**What the task requires**
Go through the listing and pick out each line with the word "разработка" in it.

====== Given entries ======

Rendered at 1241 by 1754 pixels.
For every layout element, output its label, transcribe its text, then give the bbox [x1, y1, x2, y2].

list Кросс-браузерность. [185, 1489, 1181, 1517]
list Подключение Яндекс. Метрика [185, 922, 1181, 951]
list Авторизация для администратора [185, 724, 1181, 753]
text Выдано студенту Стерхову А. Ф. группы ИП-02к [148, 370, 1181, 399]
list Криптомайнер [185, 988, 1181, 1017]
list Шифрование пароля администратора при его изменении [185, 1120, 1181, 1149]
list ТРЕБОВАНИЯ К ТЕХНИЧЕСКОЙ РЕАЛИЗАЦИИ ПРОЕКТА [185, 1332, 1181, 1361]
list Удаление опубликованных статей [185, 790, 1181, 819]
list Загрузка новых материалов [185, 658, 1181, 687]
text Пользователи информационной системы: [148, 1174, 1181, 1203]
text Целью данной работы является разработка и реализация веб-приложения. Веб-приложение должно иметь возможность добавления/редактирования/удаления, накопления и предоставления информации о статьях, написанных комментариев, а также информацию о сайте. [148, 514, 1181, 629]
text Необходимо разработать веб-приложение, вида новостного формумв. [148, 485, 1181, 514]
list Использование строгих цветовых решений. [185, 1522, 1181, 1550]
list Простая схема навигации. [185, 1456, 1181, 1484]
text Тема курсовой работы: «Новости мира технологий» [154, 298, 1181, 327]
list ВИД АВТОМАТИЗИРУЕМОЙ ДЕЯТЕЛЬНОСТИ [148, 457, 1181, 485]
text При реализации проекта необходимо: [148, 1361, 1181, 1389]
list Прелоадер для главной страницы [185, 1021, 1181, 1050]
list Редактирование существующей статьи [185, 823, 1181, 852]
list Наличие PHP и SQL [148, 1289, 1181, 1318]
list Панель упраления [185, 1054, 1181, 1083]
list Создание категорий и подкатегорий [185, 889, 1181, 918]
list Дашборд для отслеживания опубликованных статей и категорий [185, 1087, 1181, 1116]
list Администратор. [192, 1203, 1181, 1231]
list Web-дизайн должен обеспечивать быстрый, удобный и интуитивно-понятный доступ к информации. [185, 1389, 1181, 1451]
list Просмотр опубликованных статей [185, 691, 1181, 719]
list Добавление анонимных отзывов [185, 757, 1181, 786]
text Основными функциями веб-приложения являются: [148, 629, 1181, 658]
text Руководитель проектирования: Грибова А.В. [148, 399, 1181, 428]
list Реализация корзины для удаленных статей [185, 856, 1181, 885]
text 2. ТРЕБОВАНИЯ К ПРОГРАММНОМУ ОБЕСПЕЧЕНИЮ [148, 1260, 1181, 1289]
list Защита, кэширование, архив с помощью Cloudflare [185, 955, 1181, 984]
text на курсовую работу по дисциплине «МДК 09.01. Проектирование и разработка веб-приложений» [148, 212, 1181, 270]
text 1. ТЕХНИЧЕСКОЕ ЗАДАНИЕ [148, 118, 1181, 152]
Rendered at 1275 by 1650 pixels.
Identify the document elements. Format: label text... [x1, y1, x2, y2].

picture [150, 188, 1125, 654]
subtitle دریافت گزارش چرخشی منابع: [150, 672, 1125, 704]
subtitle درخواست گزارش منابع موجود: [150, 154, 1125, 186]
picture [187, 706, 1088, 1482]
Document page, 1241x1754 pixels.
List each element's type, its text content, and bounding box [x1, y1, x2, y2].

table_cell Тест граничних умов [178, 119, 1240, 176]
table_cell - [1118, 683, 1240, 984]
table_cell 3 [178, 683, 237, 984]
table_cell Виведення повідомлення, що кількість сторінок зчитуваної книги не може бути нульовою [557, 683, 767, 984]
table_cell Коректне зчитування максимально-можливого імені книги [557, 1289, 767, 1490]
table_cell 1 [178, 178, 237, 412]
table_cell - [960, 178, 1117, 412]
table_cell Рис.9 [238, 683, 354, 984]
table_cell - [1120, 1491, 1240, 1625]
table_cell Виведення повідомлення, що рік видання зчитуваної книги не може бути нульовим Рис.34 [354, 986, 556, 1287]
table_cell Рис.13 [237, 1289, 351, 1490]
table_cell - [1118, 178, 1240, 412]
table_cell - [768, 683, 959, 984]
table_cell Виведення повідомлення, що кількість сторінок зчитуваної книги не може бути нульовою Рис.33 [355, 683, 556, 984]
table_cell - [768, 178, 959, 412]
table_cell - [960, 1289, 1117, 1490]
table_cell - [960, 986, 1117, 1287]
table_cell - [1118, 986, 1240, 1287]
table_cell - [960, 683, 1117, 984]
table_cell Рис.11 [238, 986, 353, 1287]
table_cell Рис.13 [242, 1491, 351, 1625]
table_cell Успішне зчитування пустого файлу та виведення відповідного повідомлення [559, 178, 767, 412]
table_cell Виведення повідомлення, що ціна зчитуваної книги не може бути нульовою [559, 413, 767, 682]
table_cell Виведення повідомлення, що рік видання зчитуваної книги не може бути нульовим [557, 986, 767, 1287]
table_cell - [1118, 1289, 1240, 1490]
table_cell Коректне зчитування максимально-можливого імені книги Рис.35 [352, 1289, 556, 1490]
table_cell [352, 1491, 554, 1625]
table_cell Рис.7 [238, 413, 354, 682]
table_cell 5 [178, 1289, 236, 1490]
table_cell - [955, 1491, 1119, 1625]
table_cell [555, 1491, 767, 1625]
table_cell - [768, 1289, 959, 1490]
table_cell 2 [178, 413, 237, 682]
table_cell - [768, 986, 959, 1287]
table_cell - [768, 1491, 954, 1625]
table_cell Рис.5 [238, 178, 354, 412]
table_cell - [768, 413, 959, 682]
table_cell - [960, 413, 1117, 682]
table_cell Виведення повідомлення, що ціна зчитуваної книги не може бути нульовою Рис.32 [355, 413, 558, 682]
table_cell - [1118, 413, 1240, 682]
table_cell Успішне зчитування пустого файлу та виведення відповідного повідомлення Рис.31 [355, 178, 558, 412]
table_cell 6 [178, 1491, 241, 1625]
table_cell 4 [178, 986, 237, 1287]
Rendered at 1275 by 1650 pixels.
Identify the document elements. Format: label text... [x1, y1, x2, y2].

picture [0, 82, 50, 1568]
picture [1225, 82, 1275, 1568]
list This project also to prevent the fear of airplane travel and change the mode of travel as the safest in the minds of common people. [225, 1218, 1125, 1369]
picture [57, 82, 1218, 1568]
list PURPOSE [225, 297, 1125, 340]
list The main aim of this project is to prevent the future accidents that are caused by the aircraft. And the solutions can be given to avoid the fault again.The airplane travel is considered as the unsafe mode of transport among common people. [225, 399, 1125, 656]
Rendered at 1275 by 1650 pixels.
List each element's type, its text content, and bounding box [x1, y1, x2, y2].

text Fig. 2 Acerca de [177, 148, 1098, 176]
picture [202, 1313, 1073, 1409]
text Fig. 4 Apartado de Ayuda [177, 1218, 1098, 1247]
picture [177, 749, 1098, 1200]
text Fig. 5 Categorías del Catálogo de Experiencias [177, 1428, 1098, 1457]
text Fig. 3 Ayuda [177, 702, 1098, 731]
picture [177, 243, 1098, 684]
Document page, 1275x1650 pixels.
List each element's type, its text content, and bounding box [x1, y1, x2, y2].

======

**Written answer**
text Целью данной работы является разработка и реализация веб-приложения. Веб-приложение должно иметь возможность добавления/редактирования/удаления, накопления и предоставления информации о статьях, написанных комментариев, а также информацию о сайте. [148, 514, 1181, 629]
text на курсовую работу по дисциплине «МДК 09.01. Проектирование и разработка веб-приложений» [148, 212, 1181, 270]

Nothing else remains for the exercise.